GAAD Foundation
Digital product teams organize GAAD-related bug-bash events and other GAAD activities to identify and fix accessibility barriers before major releases; GAAD events and community/company activities are catalogued on the official GAAD site.2
ENABLE Model location
What it is
The GAAD Foundation is a nonprofit organization dedicated to advancing digital accessibility worldwide. It launched in May 2021 to mark GAAD’s 10th anniversary and to drive systemic change in how organizations approach accessibility. The Foundation convenes product teams, developers, and designers to participate in focused activities -- including bug-bashes, the GAAD Pledge, and other programs -- where teams audit, triage, and remediate accessibility issues in their products. These activities encourage organizations to prioritize accessibility testing, triage, and iteration as part of their development cycle.1
Why it matters
When builders neglect accessibility, disabled users are forced to compensate for inaccessible digital products, increasing their burden and excluding them from full participation. The GAAD Foundation's bug-bash model represents a builder-side intervention, shifting responsibility upstream by making accessibility a recurring, visible priority. Instead of relying on users to report barriers or invent workarounds, teams proactively seek out and fix issues, redistributing labor away from navigators. This approach addresses forces-that-disable such as abandonment and precarity, and helps embed accessibility into organizational culture.
Real-world example
GAAD draws a wide range of community and corporate participation: the GAAD events site catalogs hundreds of community- and company-run activities each year, and the GAAD Foundation documents programs such as the GAAD Pledge -- which GitHub has taken as an ongoing commitment to improve the accessibility of open-source software.2 Individual organizations frequently run internal bug-bashes and remediation sprints around GAAD to audit, triage, and fix accessibility issues discovered during those events.

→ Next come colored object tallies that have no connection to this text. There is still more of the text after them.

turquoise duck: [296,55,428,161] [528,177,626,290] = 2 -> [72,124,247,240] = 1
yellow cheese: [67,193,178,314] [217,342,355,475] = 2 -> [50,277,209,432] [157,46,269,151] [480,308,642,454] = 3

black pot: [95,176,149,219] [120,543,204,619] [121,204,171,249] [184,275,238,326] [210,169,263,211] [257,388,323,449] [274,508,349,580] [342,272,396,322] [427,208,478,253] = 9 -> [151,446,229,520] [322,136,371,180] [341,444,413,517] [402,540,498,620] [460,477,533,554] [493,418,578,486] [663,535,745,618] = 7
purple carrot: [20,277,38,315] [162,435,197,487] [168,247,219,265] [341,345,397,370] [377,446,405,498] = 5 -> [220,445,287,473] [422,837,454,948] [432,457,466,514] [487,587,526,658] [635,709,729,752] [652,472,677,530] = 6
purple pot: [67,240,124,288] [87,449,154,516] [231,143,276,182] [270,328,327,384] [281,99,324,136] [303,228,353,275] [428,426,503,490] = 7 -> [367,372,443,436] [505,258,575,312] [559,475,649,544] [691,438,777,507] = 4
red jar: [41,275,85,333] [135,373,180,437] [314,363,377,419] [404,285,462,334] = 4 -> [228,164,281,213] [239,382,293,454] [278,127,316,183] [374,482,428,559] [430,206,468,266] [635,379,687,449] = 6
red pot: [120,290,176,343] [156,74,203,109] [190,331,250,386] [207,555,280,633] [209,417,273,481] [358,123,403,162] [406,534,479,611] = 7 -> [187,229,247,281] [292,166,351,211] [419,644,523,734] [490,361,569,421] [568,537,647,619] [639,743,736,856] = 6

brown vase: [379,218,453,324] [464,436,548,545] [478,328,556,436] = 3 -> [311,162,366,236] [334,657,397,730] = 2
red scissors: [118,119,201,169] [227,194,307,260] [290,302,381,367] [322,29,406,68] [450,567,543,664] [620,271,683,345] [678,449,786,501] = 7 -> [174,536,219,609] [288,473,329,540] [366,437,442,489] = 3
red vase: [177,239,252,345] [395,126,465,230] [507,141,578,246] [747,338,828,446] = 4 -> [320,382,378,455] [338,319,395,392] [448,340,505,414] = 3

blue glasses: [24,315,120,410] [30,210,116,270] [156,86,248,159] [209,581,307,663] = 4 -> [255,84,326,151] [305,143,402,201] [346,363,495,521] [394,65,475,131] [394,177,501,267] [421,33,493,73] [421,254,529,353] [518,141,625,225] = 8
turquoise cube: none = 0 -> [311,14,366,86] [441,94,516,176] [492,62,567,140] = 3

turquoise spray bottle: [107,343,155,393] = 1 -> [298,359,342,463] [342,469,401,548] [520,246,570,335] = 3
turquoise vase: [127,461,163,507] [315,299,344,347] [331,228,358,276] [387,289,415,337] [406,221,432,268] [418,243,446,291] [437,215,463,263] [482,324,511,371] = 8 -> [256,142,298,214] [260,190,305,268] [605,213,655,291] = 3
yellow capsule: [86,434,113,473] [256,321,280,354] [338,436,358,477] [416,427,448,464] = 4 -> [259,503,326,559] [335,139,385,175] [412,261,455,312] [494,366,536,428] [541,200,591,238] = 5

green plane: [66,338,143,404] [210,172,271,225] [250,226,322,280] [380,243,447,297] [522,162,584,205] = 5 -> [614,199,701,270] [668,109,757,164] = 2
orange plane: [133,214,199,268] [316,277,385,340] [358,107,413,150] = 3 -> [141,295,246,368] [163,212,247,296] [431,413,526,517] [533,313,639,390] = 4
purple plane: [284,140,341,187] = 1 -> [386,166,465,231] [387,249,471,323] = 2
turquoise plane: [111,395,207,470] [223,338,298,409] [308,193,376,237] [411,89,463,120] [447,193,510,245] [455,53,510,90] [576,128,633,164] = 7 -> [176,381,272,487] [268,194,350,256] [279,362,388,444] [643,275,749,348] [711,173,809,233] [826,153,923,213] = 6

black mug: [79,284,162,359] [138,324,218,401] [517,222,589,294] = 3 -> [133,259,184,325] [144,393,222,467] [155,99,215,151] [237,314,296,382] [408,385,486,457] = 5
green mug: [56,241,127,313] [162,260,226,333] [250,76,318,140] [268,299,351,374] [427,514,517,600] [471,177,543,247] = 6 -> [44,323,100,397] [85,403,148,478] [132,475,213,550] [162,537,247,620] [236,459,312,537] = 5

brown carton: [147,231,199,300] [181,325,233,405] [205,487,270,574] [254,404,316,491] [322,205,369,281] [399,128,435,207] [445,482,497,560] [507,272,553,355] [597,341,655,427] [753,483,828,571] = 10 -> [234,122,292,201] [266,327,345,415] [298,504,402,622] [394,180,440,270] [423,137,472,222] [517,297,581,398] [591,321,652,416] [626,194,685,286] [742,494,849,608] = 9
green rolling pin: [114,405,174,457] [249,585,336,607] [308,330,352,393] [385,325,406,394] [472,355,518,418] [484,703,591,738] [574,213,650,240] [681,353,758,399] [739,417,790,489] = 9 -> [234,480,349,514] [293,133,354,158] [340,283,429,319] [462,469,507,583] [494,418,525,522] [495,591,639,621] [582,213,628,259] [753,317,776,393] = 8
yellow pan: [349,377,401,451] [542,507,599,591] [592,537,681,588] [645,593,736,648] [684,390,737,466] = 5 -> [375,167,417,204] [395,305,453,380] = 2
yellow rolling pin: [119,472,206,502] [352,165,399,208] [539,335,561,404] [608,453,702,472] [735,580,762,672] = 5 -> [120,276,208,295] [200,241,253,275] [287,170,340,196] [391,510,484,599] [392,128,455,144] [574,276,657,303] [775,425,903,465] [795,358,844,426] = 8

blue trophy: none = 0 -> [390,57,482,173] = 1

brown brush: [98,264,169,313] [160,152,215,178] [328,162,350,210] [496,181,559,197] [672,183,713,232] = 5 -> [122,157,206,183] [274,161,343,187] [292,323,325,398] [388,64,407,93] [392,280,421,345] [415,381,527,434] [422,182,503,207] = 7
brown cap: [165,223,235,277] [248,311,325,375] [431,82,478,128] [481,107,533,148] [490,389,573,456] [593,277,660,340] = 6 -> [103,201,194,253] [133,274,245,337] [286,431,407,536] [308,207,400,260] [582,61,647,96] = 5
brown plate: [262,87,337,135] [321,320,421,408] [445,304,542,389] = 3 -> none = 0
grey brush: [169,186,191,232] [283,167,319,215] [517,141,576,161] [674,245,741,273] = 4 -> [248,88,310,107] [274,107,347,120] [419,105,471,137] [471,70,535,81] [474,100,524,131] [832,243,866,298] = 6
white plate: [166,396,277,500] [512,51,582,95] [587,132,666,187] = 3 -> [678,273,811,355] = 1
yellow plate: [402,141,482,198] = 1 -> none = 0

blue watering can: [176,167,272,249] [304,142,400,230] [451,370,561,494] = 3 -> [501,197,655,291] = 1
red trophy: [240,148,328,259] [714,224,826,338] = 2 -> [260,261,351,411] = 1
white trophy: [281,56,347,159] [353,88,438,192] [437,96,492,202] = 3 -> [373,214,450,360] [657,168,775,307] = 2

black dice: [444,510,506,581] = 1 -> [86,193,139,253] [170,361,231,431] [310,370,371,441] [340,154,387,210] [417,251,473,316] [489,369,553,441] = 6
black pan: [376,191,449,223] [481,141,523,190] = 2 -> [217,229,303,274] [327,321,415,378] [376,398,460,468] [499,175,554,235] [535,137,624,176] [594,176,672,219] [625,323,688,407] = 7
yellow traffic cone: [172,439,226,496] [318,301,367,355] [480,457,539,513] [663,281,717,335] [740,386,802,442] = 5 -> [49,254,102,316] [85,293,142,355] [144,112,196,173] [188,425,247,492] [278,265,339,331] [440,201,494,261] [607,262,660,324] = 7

What care sounds like (builder-side interventions)
Care at the qa-testing, triage, and iteration stages involves:
- "We're running a GAAD bug-bash to catch accessibility issues before launch."
- "We prioritize accessibility bugs alongside other critical defects."
- "We review user feedback and iterate on our solutions to ensure access."
What neglect sounds like (builder-side interventions)
Neglect involves:
- "Accessibility isn't part of our release checklist."
- "We'll fix accessibility bugs if users complain."
- "We don't have time to test for accessibility this cycle."
What compensation sounds like (navigator-side compensations)
Compensation describes the labor disabled users undertake when upstream care is absent:
- "I have to use a third-party extension just to read this content."
- "I report accessibility issues every release, but they rarely get fixed."
- "I rely on colleagues to help me navigate inaccessible features."
All observations occur within the context of digital product development and accessibility advocacy.